S’il y a un Vodoun plus craint que tous les autres au Bénin, c’est bien « Kinninsi ». Émanation de « Minon-nan », l’Énergie matricielle, la symbolique Vodoun de la Déesse de Création, « Kinninsi » est une entité puissante. Masculinisée, c’est une « Minon-nan » dont la puissance d’intervention est comparable à celle d’une fauve. D’ailleurs, son nom le démontre clairement: « Kinni’n », lion ; « Si », femelle, femme. C’est donc la lionne des « Minon-nan ».
Et à en croire la description qu’en font les sages, c’est une véritable bête enragée dont la mission première est d’assurer protection et bien-être aux siens.
- Kinninsi, divinité redoutée et mal invoquée au Bénin
Autrefois bien gardée et presque inconnue du grand public, « Kinninsi » est rendue célèbre par les « Gaïmen », « arnaqueurs du web » au Bénin. Et ce du fait de la cupidité maladive de certains dignitaires qui tronquent leur sagesse et leur intégrité contre quelques billets de banque, sales de surcroît. En effet, ces « Gaïmen », à la recherche de formules mystiques pour contraindre leurs victimes à tomber dans leurs filets, se rendent aux abords des couvents Vodoun. Si la majorité des dignitaires restent imperturbables face aux juteuses contreparties que proposent souvent ces « Gaïmen », quelques uns d’entre eux se laissent corrompre. C’est ainsi que cette divinité a été attribuée à des personnes sans foi ni loi et sans aucune notion de base en matière de Vodoun. La note est salée, à la hauteur de la psychose que cette légèreté a engendrée au sein des populations. Pour les non-initiés, plus nombreux par exemple, « Kinninsi » serait une entité maléfique, buveuse de sang humain.
Pourtant, les patrons du Vodoun béninois restent tous unanimes sur le fait que c’est une divinité protectrice et bienfaisante. À Porto-Novo, capitale administrative du Bénin, Bénoît Kpakoun, prêtre Fâ nous a confié à un confrère : « le vrai Kinninsi ne boit pas du sang humain. C’est une arme de guerre qui combat la sorcellerie et la magie noire ». À Abomey-Calavi, près de Cotonou, un autre dignitaire, prêtre de Kinninsi déclare ceci : « Mon Kinninsi est vieux de soixante-et-dix ans. Je l’ai hérité de mon père défunt et je ne lui donne que de la volaille, du mouton et des beignets de haricot accompagnés d’huile rouge en offrande ».

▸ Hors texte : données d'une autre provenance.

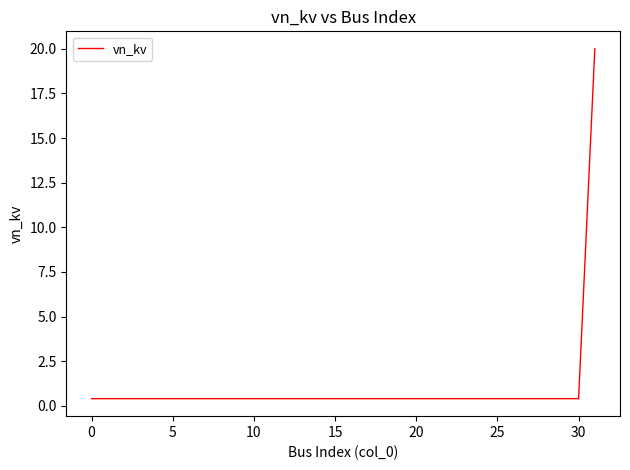

What is the greatest value displayed?

20.0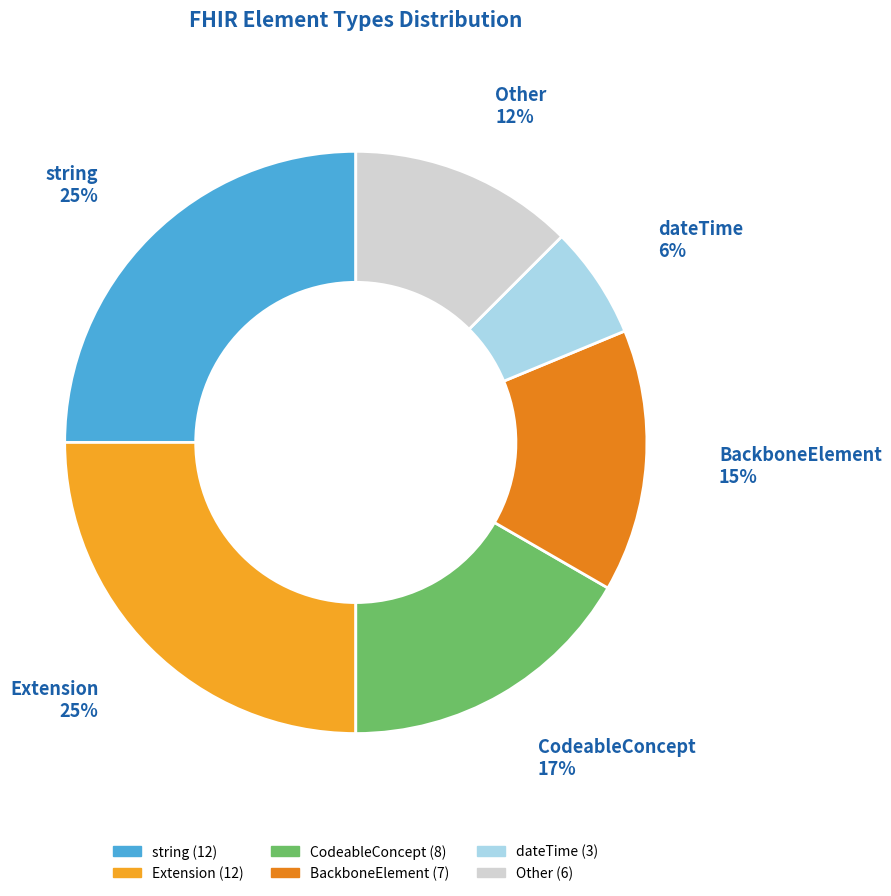

Is there a majority slice in this chart?

No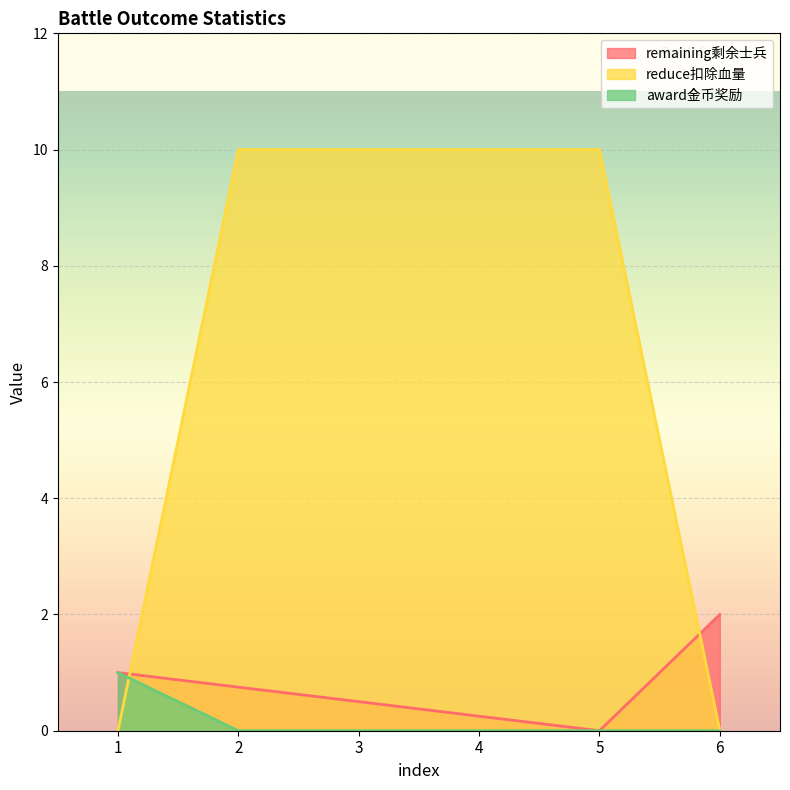

How many interior local valleys does the remaining剩余士兵 series have?

1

« Kinninsi » est en fait comme un fusil. Sans mains pour l’actionner, ça reste juste une arme. Dans les mains d’une bonne personne, c’est une bonne divinité. Dans de mauvaises mains, un carnage s’en suit. Selon Septime Aza, c’est une arme à manier avec la plus grande habileté et attention. « Quand lui demande de te ramener une cuisse de boeuf alors que c’est à du poulet que tu as droit, attends-toi à ce qu’il te réclame en contrepartie, une offrande hors de portée ».
Incomprise et tristement célèbre, « Kinninsi » est en réalité une grande divinité, protectrice et qui regroupe en son sein plusieurs autres divinités, les unes plus virulantes que les autres et dont l’une des plus connues est « Gbadou ».
Il n’y a pas d’entités mauvaises en vrai. Le mal n’existe que dans le coeur des humains qui les invoquent mal à propos.